Realizado em 1927, Metropolis conta com o argumento de Thea Von Harbou, mulher de Lang e famosa pelas suas simpatias nacional-socialistas (o que não significa que Metropolis seja um filme de ideologia Nazi, antes pelo contrário) e quase levou à falência os mega-estúdios UFA, que o produziram. Os cenários fabulosos do filme, os seus efeitos especiais e os milhares de figurantes necessários para dar vida a Metropolis custaram cerca de sete milhões de marcos, tornando este no filme mais caro da época.

Metropolis é uma obra fundamental do cinema, a influência por detrás de filmes como Blade Runner (andróides e uma Los Angeles visualmente metropolitana), Star Wars (o simpático C3PO foi directamente inspirado na andróide Maria), Dr. Estranhoamor (a personagem enluvada de Strangelove, o cientista louco, é perfeitamente decalcada de Rotwang), em suma, fundamental em influenciar grande parte da cinematografia de Ficção Científica. Embora não sendo o primeiro filme de Ficção Científica - essa honra cabe à Viagem à Lua de Meliès, é, sem dúvida, o mais influente filme do género.
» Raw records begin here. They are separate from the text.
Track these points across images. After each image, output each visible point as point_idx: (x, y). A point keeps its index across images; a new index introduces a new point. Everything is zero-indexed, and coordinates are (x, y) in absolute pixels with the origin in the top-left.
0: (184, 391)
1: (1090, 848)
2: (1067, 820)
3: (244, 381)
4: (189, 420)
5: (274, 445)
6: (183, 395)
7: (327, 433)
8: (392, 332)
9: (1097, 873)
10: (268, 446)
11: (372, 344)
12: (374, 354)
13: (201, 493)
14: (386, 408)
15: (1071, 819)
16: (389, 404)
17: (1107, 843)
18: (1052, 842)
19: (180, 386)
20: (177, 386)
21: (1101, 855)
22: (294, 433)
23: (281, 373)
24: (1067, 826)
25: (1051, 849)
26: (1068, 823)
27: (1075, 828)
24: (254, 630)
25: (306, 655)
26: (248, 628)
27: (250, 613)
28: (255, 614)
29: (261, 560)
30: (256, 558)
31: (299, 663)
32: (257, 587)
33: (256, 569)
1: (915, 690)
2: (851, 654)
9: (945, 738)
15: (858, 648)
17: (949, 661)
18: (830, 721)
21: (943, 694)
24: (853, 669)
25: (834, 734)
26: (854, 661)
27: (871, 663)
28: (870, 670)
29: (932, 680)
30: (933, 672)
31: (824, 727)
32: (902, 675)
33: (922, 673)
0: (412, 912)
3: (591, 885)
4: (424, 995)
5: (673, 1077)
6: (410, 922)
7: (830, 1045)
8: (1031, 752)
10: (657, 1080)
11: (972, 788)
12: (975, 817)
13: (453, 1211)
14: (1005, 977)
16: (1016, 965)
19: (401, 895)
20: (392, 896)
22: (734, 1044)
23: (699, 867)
Metropolis também fica para a história como um dos mais mutilados filmes de sempre. A cópia original do filme foi rapidamente cortada para criar versões mais curtas do filme. O Metropolis que hoje podemos ver é uma aproximação, uma tentativa de reconstrução da visão original de Lang. Com o original perdido, as adaptações foram muitas, com resultados mistos - não é de esquecer a adaptação dos anos oitenta que contou com uma banda sonora onde pontuavam os Queen ou outras relíquias entretanto (e felizmente) caídas em esquecimento como Meatloaf ou Bonnie Tyler (é difícil de conceber uma visão mais desfazada das sonoridades). Esta adaptação, recentemente editada pela FNAC, reúne a mais recente tentativa de reconstrução do filme, um esforço levado a cabo pela Fundação Friedrich Wilhelm Murnau que, pelo cuidado posto na digitalização do filme e no rigor da reconstituição da visão original do realizador conseguiu ver esta reconstituição recnhecida com o estatuto de tesouro cultural por parte da UNESCO.